Content starts
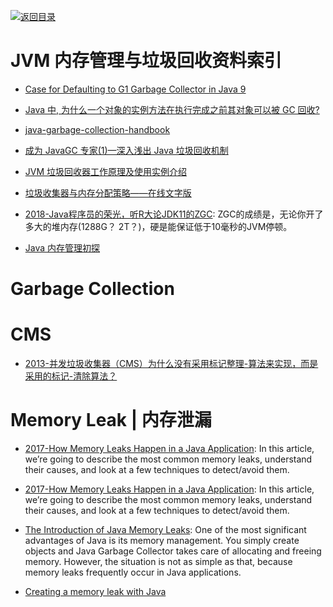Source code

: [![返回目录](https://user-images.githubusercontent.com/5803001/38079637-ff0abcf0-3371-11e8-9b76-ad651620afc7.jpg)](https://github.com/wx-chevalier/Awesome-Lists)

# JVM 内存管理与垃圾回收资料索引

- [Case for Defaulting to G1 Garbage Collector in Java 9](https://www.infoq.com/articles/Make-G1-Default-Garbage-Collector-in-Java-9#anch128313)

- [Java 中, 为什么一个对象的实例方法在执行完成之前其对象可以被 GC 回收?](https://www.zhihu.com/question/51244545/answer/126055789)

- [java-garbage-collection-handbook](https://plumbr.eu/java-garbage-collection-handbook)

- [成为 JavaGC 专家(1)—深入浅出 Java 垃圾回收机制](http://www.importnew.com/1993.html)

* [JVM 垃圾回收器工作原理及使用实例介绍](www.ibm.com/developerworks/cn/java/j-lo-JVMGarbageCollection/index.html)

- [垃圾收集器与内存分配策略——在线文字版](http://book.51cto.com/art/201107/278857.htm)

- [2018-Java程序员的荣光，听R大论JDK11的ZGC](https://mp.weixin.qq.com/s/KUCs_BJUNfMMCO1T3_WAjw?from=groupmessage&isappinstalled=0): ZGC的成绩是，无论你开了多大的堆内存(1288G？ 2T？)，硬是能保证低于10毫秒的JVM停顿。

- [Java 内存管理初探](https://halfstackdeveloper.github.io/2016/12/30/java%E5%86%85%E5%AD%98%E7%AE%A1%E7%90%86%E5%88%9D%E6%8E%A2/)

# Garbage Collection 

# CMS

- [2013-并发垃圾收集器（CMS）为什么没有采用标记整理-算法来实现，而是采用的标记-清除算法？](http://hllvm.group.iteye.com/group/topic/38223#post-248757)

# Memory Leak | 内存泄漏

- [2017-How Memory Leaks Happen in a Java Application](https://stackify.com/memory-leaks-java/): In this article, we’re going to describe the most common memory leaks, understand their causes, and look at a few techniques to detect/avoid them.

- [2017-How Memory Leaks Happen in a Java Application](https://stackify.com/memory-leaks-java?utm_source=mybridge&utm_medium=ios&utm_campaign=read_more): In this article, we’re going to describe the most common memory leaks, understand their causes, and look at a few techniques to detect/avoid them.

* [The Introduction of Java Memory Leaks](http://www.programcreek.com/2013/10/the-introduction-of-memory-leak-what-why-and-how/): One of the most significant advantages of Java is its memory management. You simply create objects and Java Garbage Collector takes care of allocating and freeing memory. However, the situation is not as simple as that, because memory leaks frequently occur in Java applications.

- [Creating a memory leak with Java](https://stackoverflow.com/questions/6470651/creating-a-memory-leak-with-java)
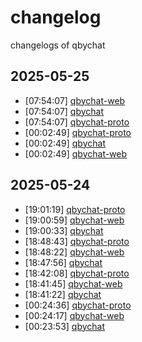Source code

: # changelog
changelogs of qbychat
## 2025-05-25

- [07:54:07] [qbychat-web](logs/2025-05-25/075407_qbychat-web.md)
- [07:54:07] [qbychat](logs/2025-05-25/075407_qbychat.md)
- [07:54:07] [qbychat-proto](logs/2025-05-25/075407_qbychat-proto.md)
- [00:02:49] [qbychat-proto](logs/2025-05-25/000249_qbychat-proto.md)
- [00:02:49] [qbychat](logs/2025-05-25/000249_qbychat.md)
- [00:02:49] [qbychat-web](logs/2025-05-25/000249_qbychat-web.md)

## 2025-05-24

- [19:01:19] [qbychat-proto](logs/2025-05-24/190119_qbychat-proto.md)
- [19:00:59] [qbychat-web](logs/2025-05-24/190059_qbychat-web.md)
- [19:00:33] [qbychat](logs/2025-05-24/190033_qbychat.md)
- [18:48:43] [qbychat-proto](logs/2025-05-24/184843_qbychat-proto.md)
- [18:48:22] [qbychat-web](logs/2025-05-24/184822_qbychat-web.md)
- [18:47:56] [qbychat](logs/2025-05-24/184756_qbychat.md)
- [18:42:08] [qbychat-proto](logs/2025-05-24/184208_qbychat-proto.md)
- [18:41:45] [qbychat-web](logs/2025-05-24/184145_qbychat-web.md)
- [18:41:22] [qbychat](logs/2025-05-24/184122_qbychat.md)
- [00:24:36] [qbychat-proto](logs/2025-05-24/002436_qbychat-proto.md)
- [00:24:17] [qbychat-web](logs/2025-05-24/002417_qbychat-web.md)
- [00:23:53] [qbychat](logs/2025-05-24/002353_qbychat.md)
Content ends
Content starts
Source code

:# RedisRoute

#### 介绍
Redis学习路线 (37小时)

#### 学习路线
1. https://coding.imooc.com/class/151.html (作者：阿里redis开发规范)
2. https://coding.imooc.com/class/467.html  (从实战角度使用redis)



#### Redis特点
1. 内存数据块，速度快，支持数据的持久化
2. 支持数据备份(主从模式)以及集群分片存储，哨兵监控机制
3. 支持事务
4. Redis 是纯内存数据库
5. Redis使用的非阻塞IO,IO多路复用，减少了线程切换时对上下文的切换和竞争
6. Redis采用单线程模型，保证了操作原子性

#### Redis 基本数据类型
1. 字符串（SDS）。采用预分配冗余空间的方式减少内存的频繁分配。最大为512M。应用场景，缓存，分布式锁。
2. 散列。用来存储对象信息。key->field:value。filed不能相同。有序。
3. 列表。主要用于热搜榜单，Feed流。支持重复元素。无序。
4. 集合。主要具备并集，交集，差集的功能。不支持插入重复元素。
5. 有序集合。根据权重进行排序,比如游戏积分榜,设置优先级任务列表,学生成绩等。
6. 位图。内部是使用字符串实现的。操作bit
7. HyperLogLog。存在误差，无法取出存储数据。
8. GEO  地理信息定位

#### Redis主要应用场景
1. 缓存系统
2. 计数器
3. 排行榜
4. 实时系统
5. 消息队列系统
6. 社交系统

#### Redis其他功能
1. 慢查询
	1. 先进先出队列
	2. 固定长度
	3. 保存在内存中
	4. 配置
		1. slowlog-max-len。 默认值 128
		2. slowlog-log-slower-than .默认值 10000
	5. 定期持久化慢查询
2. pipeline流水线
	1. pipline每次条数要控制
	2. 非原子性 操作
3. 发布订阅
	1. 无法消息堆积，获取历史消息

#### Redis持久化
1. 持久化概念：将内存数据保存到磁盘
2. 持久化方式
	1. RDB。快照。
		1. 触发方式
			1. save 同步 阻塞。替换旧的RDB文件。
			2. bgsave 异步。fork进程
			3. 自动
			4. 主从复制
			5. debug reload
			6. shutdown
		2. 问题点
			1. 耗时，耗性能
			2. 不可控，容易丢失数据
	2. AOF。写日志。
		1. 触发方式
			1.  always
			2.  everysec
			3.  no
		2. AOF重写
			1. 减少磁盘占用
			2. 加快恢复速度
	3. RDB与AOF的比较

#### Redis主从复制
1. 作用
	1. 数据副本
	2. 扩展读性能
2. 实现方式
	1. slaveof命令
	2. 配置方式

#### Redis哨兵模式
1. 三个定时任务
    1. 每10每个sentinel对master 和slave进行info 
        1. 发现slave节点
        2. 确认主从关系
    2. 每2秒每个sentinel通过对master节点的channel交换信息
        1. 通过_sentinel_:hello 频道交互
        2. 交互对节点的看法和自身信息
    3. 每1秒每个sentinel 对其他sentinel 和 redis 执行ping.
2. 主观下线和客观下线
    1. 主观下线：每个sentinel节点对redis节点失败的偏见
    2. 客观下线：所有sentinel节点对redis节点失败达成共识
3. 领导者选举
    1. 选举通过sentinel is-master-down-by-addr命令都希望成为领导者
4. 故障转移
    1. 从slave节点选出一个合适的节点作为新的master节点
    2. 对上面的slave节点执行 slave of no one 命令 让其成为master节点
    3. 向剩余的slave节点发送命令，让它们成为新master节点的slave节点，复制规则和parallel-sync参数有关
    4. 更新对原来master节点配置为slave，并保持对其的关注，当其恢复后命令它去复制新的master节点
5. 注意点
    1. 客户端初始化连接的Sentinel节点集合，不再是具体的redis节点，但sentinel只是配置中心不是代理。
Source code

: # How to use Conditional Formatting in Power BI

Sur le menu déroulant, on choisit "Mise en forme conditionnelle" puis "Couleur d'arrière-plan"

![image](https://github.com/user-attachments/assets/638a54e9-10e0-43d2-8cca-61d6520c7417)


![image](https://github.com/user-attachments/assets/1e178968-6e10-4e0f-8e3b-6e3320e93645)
Content ends
**Job item:**
Everything above from the line containing "4. Redis 是纯内存数据库" through the line containing "6. 位图。内部是使用字符串实现的。操作bit" must be copied exactly. Nothing outside that range belongs in the answer.

**Solution:**
4. Redis 是纯内存数据库
5. Redis使用的非阻塞IO,IO多路复用，减少了线程切换时对上下文的切换和竞争
6. Redis采用单线程模型，保证了操作原子性

#### Redis 基本数据类型
1. 字符串（SDS）。采用预分配冗余空间的方式减少内存的频繁分配。最大为512M。应用场景，缓存，分布式锁。
2. 散列。用来存储对象信息。key->field:value。filed不能相同。有序。
3. 列表。主要用于热搜榜单，Feed流。支持重复元素。无序。
4. 集合。主要具备并集，交集，差集的功能。不支持插入重复元素。
5. 有序集合。根据权重进行排序,比如游戏积分榜,设置优先级任务列表,学生成绩等。
6. 位图。内部是使用字符串实现的。操作bit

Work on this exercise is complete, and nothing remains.